• [Task directions]: Copies of all lines that contain "knee" are needed; take them from the data below.

• [Data records]:
Content starts
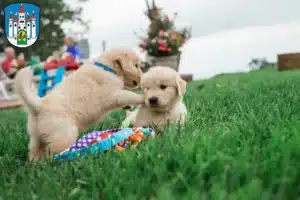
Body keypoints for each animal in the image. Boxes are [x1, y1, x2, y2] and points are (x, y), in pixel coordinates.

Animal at [14, 48, 145, 161]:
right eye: (136, 65)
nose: (142, 78)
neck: (108, 69)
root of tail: (39, 106)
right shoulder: (114, 94)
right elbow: (129, 94)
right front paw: (144, 98)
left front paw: (129, 106)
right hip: (65, 134)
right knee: (55, 154)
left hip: (36, 137)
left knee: (35, 152)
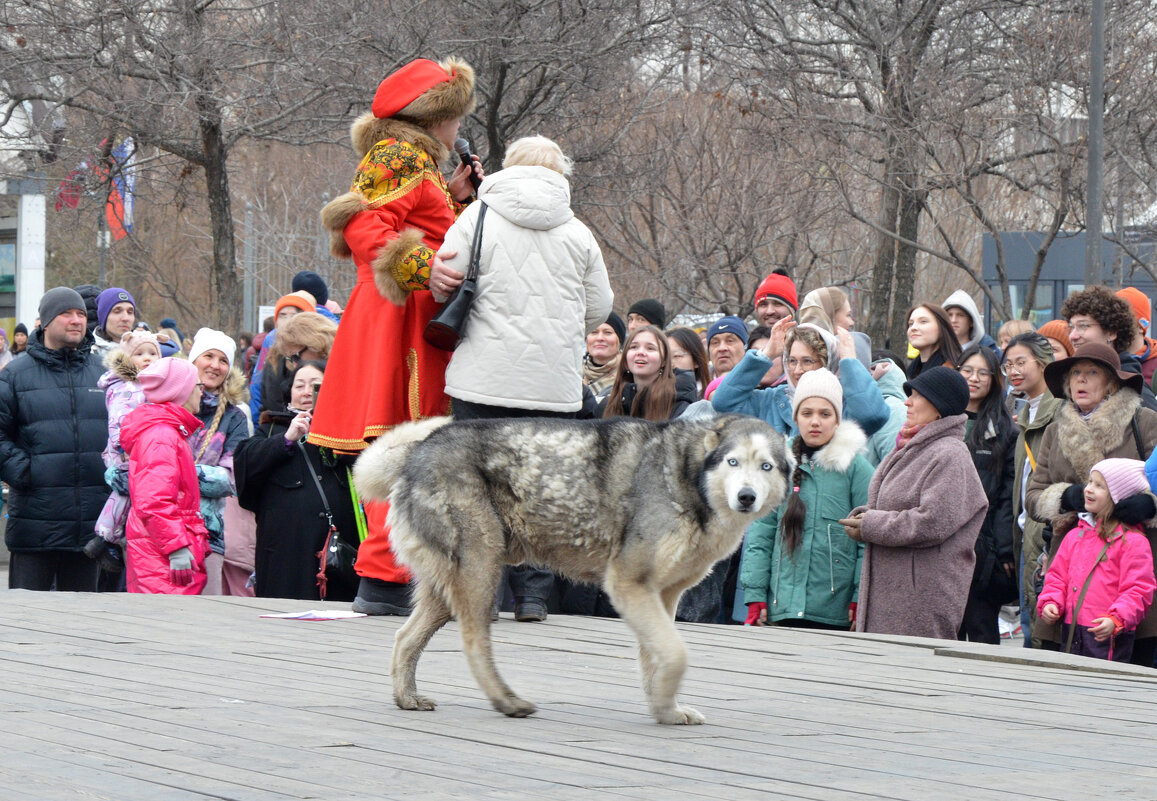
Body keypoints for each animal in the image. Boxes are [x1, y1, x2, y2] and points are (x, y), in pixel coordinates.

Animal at [351, 412, 786, 726]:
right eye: (732, 462)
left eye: (766, 467)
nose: (746, 497)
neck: (685, 474)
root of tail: (419, 449)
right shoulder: (627, 584)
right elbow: (676, 654)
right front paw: (666, 701)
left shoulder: (661, 595)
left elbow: (656, 659)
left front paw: (665, 710)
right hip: (480, 573)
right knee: (474, 644)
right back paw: (507, 701)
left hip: (448, 589)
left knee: (405, 638)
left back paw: (407, 698)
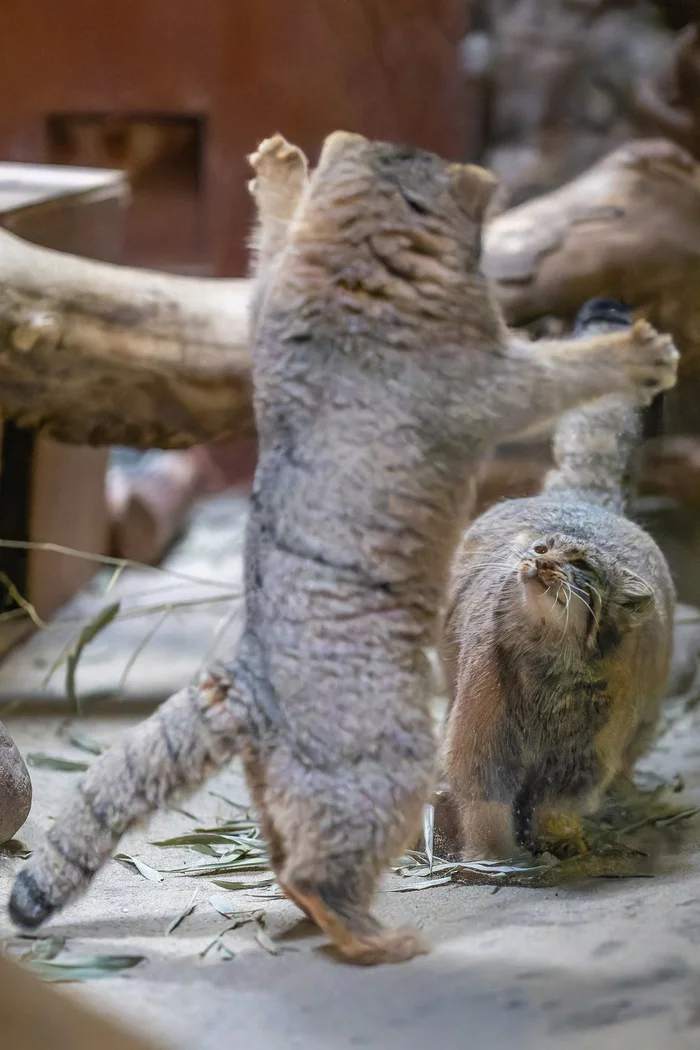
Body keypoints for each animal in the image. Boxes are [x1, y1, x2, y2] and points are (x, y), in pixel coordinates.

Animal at [440, 298, 675, 860]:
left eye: (583, 566)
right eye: (541, 547)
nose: (541, 563)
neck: (552, 666)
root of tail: (584, 498)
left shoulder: (587, 753)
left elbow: (557, 806)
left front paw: (562, 842)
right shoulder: (481, 744)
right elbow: (485, 808)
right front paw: (495, 863)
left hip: (641, 721)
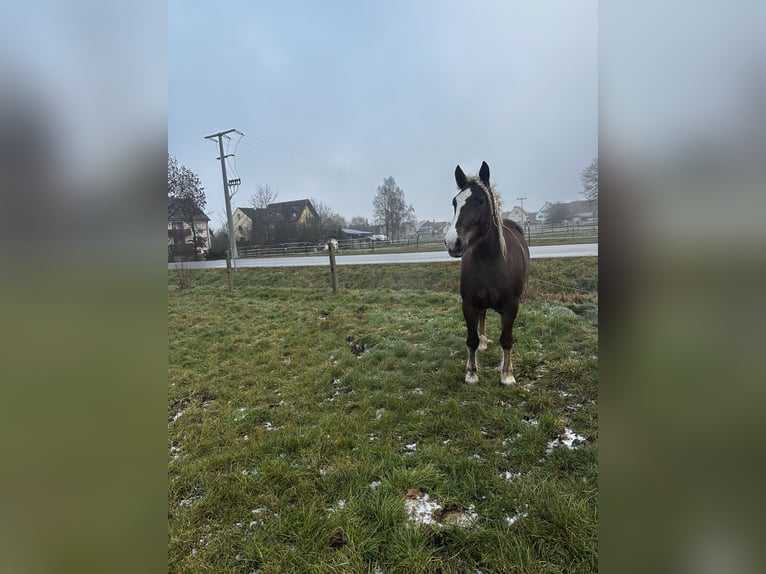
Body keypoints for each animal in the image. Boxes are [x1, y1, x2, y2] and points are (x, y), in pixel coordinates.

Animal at [448, 162, 532, 388]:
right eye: (454, 202)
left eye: (480, 200)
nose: (452, 242)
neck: (490, 261)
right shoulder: (468, 304)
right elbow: (471, 339)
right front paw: (471, 373)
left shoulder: (512, 306)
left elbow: (507, 340)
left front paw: (507, 375)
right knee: (483, 316)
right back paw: (484, 342)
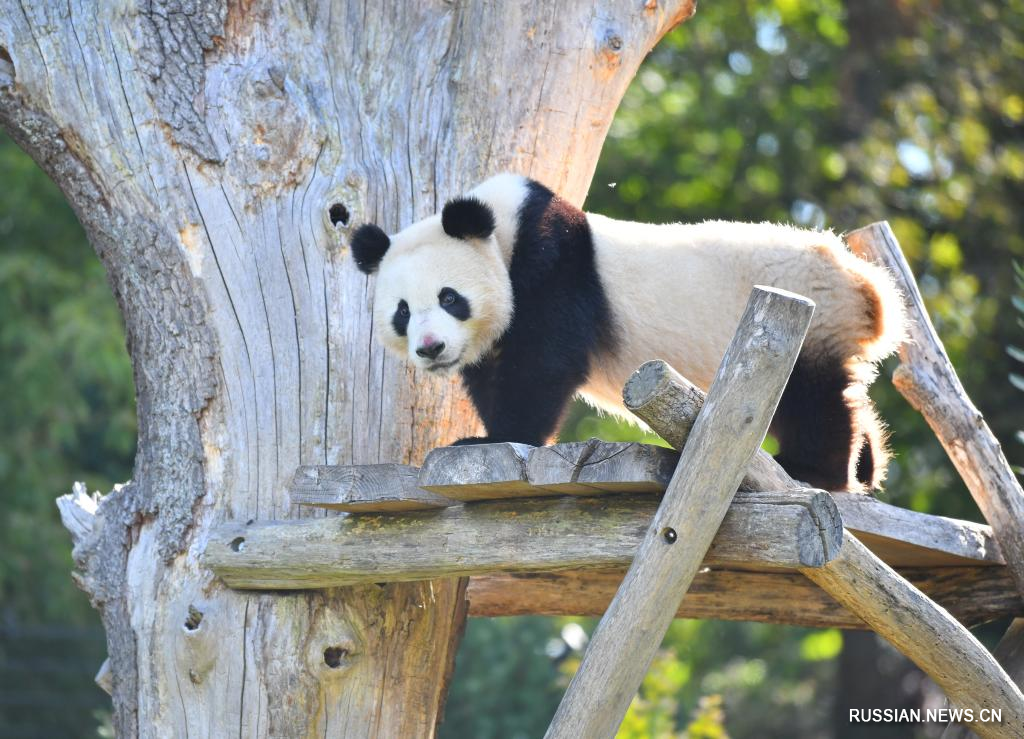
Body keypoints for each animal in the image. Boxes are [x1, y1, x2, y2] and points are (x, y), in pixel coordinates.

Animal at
Content ends
• [Output below]:
right knee: (55, 154)
left knee: (35, 152)
right knee: (474, 644)
left knee: (405, 638)
right knee: (483, 316)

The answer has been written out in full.